Viviane Janouin-Benanti

La Séquestrée de Poitiers

Une affaire sans précédent

Vous aimez les histoires vraies ? En voici une incroyable, autour de deux êtres attachants au possible… Fin mai 1901, des journalistes de toutes les régions de France déferlaient sur Poitiers. À la suite d’une dénonciation anonyme, on venait de découvrir une femme squelettique, entièrement nue, poussant des cris inarticulés, dans une chambre aux volets cadenassés, de l’hôtel particulier de la veuve de l’ancien doyen de la Faculté des Lettres. C’était la fille de la maison, sœur d’un ancien sous-préfet qui habitait en face. Une affaire judiciaire impensable – une femme séquestrée vingt-cinq ans durant – venait d’éclater. Elle allait occuper l’opinion jusqu’au procès. Trente ans après, l’événement était encore dans toutes les mémoires et André Gide écrivit le compte-rendu du procès dans Ne jugez pas (1930)..

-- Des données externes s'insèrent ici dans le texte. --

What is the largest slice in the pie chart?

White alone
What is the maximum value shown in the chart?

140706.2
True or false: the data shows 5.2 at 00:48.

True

Alors que le centenaire de l’affaire a été célébré, j’ai décidé de relater l’histoire de Blanche, la séquestrée. C’est l’histoire de deux familles rivales de Poitiers, celle du doyen de la Faculté de Lettres, le père de Blanche Monnier, catholique et royaliste et celle de la famille Lomet, avocats républicains protestants.

La toile de fond historique est très forte. Dans cette France du 19e siècle où les royalistes se battaient de toutes leurs forces pour conserver le pouvoir et où les républicains s’emparaient à leur tour des rênes du pays, un homme, Gilles, le fils d’un avocat républicain protestant et Blanche, la catholique, fille du doyen royaliste, s’aimèrent en dépit de tous, malgré l’acharnement du doyen et de sa femme, résolument opposés à cette union, au point qu’ils finirent même par séquestrer leur fille

C’est une photo de Blanche prise le jour où elle a été découverte par la police qui m’a poussée à écrire sur cette affaire. Quand je faisais mes études de Droit, nous avions étudié les arrêts du procès de la séquestrée. Je me disais à l’époque que c’était une affaire incroyable, et je voulais la connaître, aller au-delà des arrêts.

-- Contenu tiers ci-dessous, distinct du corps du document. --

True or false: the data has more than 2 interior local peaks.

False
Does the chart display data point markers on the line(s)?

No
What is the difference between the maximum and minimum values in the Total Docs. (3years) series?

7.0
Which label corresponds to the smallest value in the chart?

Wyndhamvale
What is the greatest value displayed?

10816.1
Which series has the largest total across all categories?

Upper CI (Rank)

Le drame de Blanche Monnier est indissociable du climat politique de l’époque. Si Paris était acquise aux idées républicaines, il n’en était pas de même en province. Petit à petit les nouvelles idées font leur chemin, mais la route est cahoteuse et si certains royalistes sont progressistes, d’autres s’enferment dans leurs convictions et c’était le cas des parents de Blanche, pour son plus grand malheur.

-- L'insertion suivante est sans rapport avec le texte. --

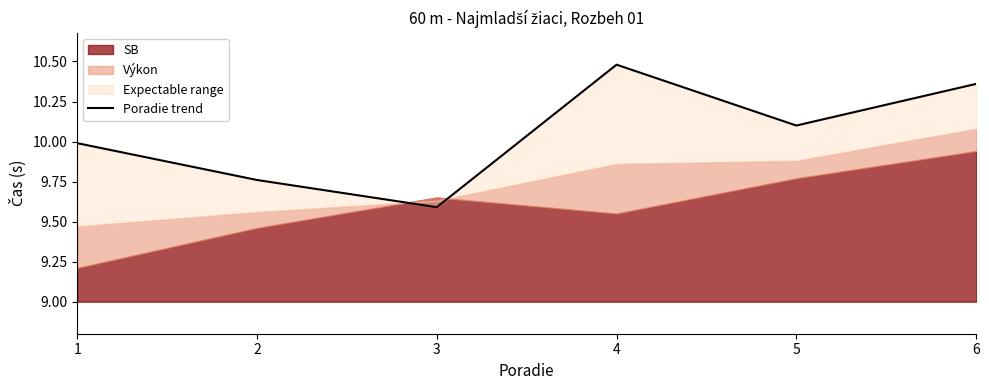

Reading right to left, what are all the values shown in this chart?

6=10.4	5=10.1	4=10.5	3=9.6	2=9.8	1=10.0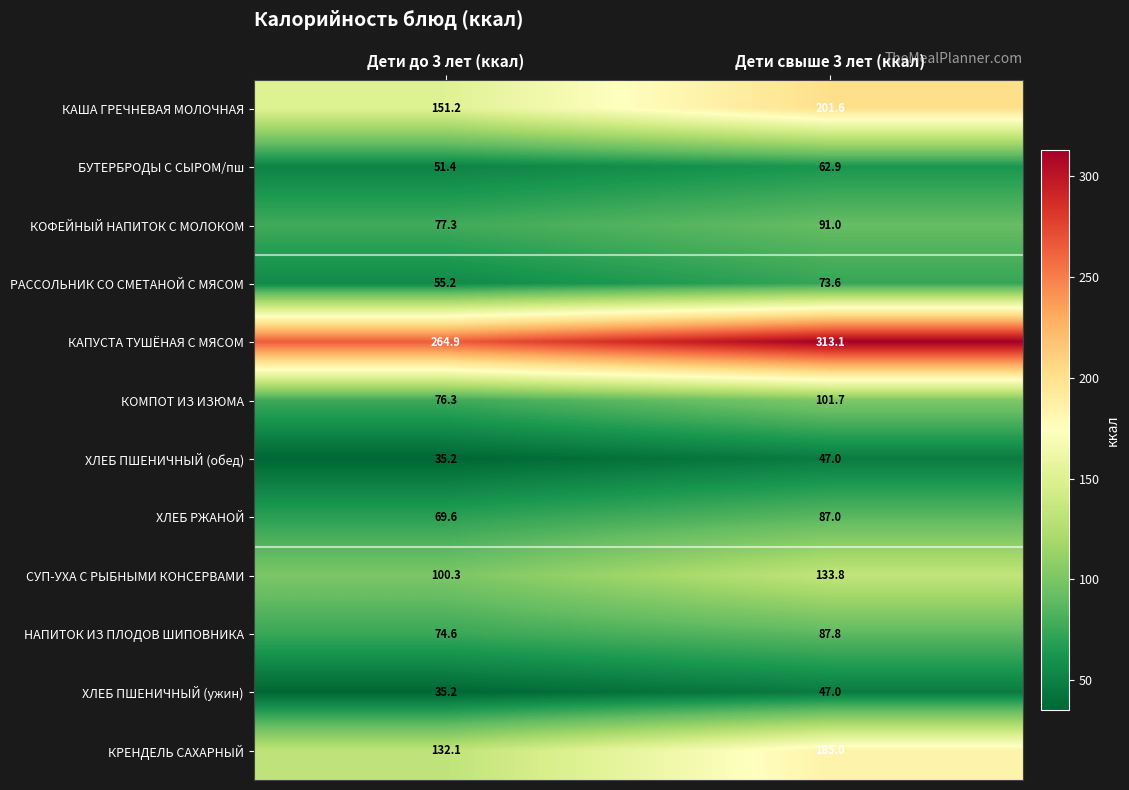

At how many categories does at least one series exceed 196?

2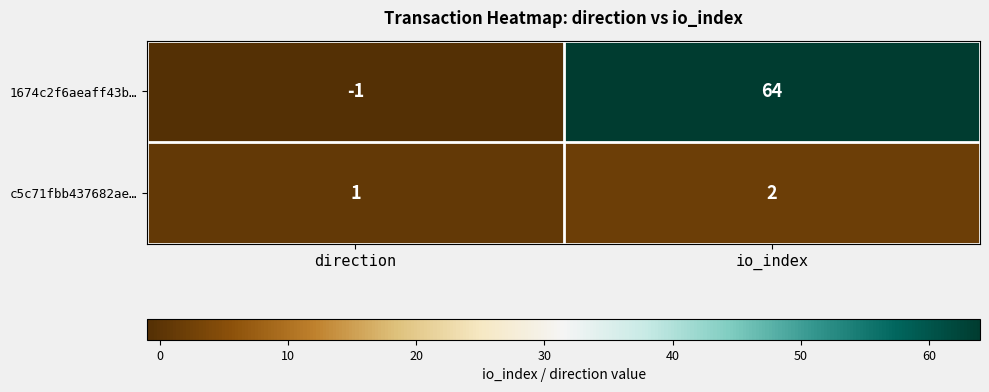

What is the difference between the 1674c2f6aeaff43b… values at direction and io_index?

65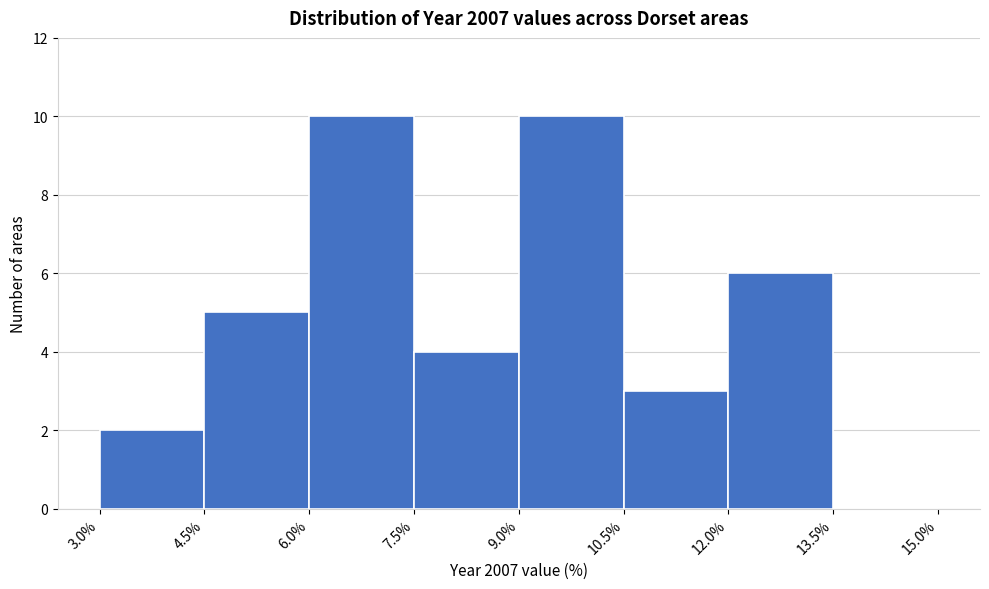

Reading left to right, list every bar in this chart as the range it spans on the x-axis followed by its height. The values are not printed on the chart, so give them approximately, as read against the axis.

3.0% to 4.5%: 2
4.5% to 6.0%: 5
6.0% to 7.5%: 10
7.5% to 9.0%: 4
9.0% to 10.5%: 10
10.5% to 12.0%: 3
12.0% to 13.5%: 6
13.5% to 15.0%: 0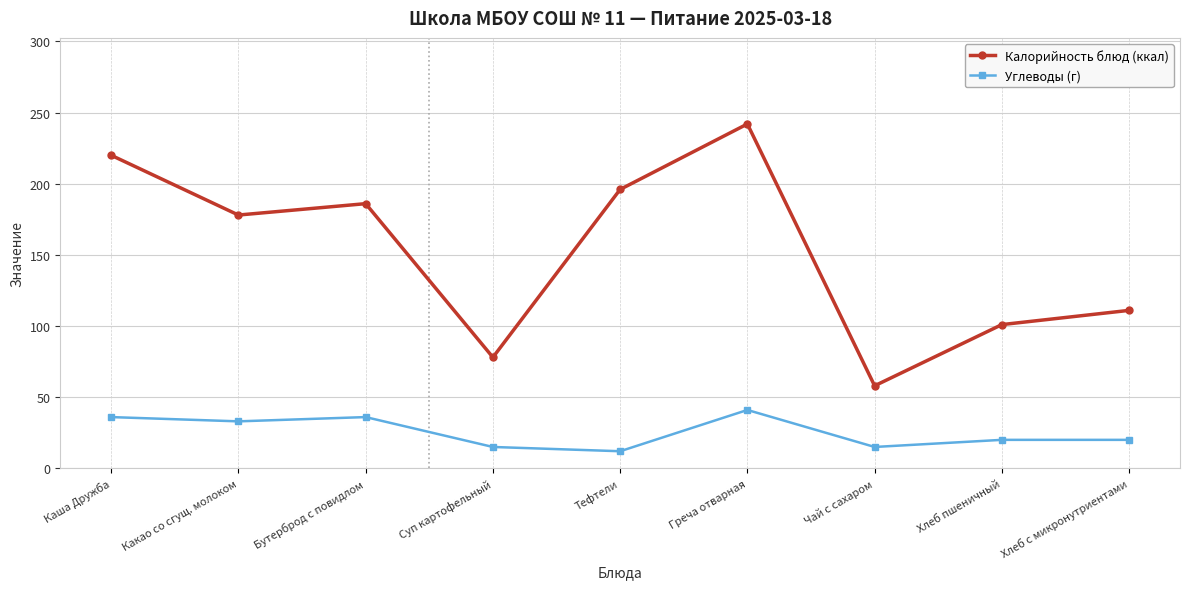

What is the smallest value displayed?

12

L’histoire commence au milieu du XIXe siècle à Poitiers. Blanche est la fille de Martin et d’Henriette Monnier, qui ont déjà un fils Honoré. Les événements nationaux se répercutent sur le Poitou : la deuxième République, le Second Empire, la guerre de 70, la Commune, la IIIe République, les réformes républicaines, dont celles de l’enseignement, le scandale de Panama…

Les ambitions du père, de la mère et du frère vont s’opposer au bonheur de Blanche. Martin Monnier va aller à Paris préparer sa thèse. De retour sur Poitiers il va vouloir devenir doyen de la faculté de Lettres en s’appuyant sur les monarchistes. Sa femme va servir cette ambition. Le père de Blanche va préférer sa carrière au bonheur de sa fille. Honoré, le frère de Blanche, brigue un poste de Préfet après sa thèse de droit. Il ne sera que sous-préfet, la victoire des républicains brisera sa carrière. Dans cette affaire, sa seule excuse sera d’être très loin de Poitiers lors de l’affrontement de la mère et de la fille. Car avant d’être brisée par sa mère Blanche va lutter et ruser pour vivre son amour avec Gilles.

Poitiers n’est pas Vérone, mais c’est la même tragédie que dans le drame de Shakespeare qui sépare les amoureux. La fin, dans cette histoire réelle, sera plus lâche et plus révoltante.